Raft implements consensus by first electing a distinguished leader, then giving the leader complete responsibility for managing the replicated log. The leader accepts log entries from clients, replicates them on other servers, and tells servers when it is safe to apply log entries to their state machines. Having a leader simplifies the management of the replicated log. For example, the leader can decide where to place new entries in the log without consulting other servers, and data flows in a simple fashion from the leader to other servers. A leader can fail or become disconnected from the other servers, in which case a new leader is elected.

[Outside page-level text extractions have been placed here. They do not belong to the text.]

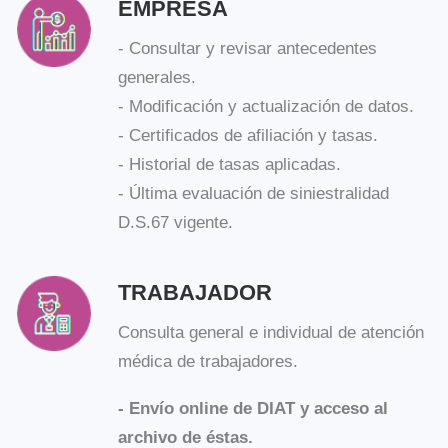
- Consultar y revisar antecedentes
generales.
- Modificación y actualización de datos.
- Certificados de afiliación y tasas.
- Historial de tasas aplicadas.
- Última evaluación de siniestralidad
D.S.67 vigente.
TRABAJADOR
Consulta general e individual de atención
médica de trabajadores.
- Envío online de DIAT y acceso al
archivo de éstas.
- Descargar e imprimir formularios.
- DIAT (declaración individual de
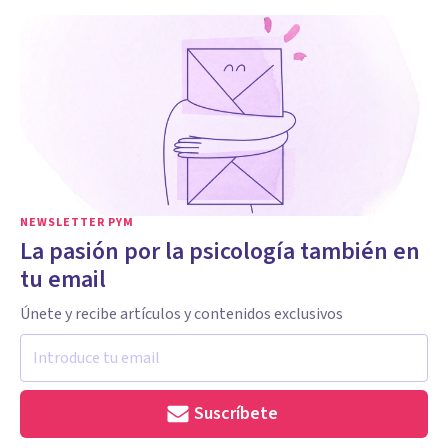
NEWSLETTER PYM
La pasión por la psicología también en
tu email
Únete y recibe artículos y contenidos exclusivos
Suscríbete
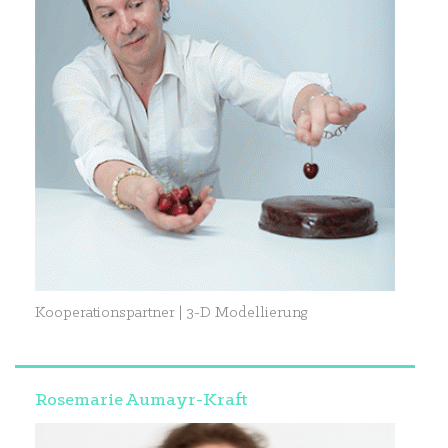
Kooperationspartner | 3-D Modellierung
Rosemarie Aumayr-Kraft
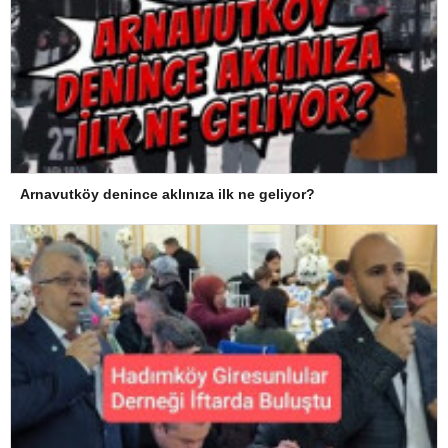
Arnavutköy denince aklınıza ilk ne geliyor?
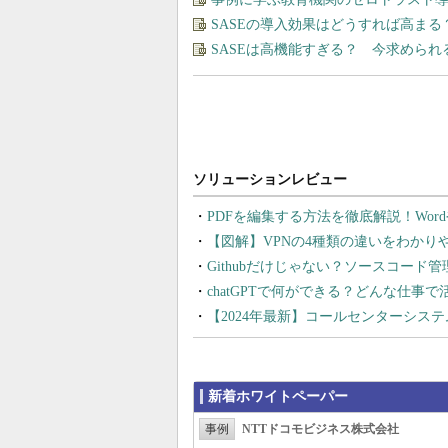
SASEの導入効果はどうすれば高まる
SASEは高機能すぎる？ 今求めら
PDFを編集する方法を徹底解説！Wor
【図解】VPNの4種類の違いをわか
Githubだけじゃない？ソースコード
chatGPTで何ができる？どんな仕事
【2024年最新】コールセンターシス
新着ホワイトペーパー
事例
NTTドコモビジネス株式会社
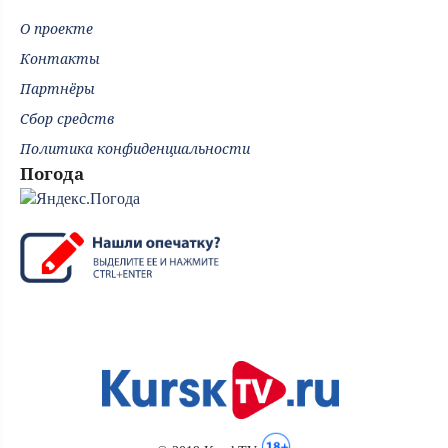
О проекте
Контакты
Партнёры
Сбор средств
Политика конфиденциальности
Погода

Given the leader approach, Raft decomposes the consensus problem into three relatively independent subproblems, which are discussed in the subsections that follow:
- Leader election: a new leader must be chosen when an existing leader fails (Section 5.2).
- Log replication: the leader must accept log entries from clients and replicate them across the cluster, forcing the other logs to agree with its own (Section 5.3).
- Safety: the key safety property for Raft is the State Machine Safety Property in Figure 3: if any server has applied a particular log entry to its state machine, then no other server may apply a different command for the same log index. Section 5.4 describes how Raft ensures this property; the solution involves an additional restriction on the election mechanism described in Section 5.2.
After presenting the consensus algorithm, this section discusses the issue of availability and the role of timing in the system.
5 一致性算法Raft
Raft是一种用于管理第2章描述的日志复制的算法。图2进行了简单概括以供参考,图3列出了算法的关键属性;在本文的其他章节讨论了这些图中的元素。
Raft首先选出一个杰出的leader,然后给予其管理日志复制的全部职责来实现一致性。该leader从客户端接收日志条目,将他们复制到其他服务器,并告诉他们它从状态机获取日志条目是安全的。只有一个leader简化了日志复制的管理。例如,该leader不需要和其他服务器沟通就决定将日志条目防于日志的位置,并且数据流以一个简单的方式从leader流向其他服务器。一个leader可能挂了或者链接断了,这时候就选举一个新的leader。
确定了leader策略,Raft将一致性问题分解成了三个独立的部分,请看下面的讨论:
- leader选举:当前leader挂了的时候必须选举出一个新的leader(5.2章)。
- 日志复制:leader必须从客户端接收日志条目并在集群中复制,强制替换其他不同的日志(5.3章)。
- 安全性:Raft的关键安全属性就是图3中的the State Machine Safety Property:假如随便一台服务器传递了一个特定的日志条目给它的状态机,然后其他服务器再也不能传递同一个日志索引的不同命令。第5.4章描述了Raft确保这个属性,该解决方案包含了第5.2章中选举机制的一个额外限制。
呈现了一致性算法后,本章节将讨论可用性问题和定时在系统中的角色。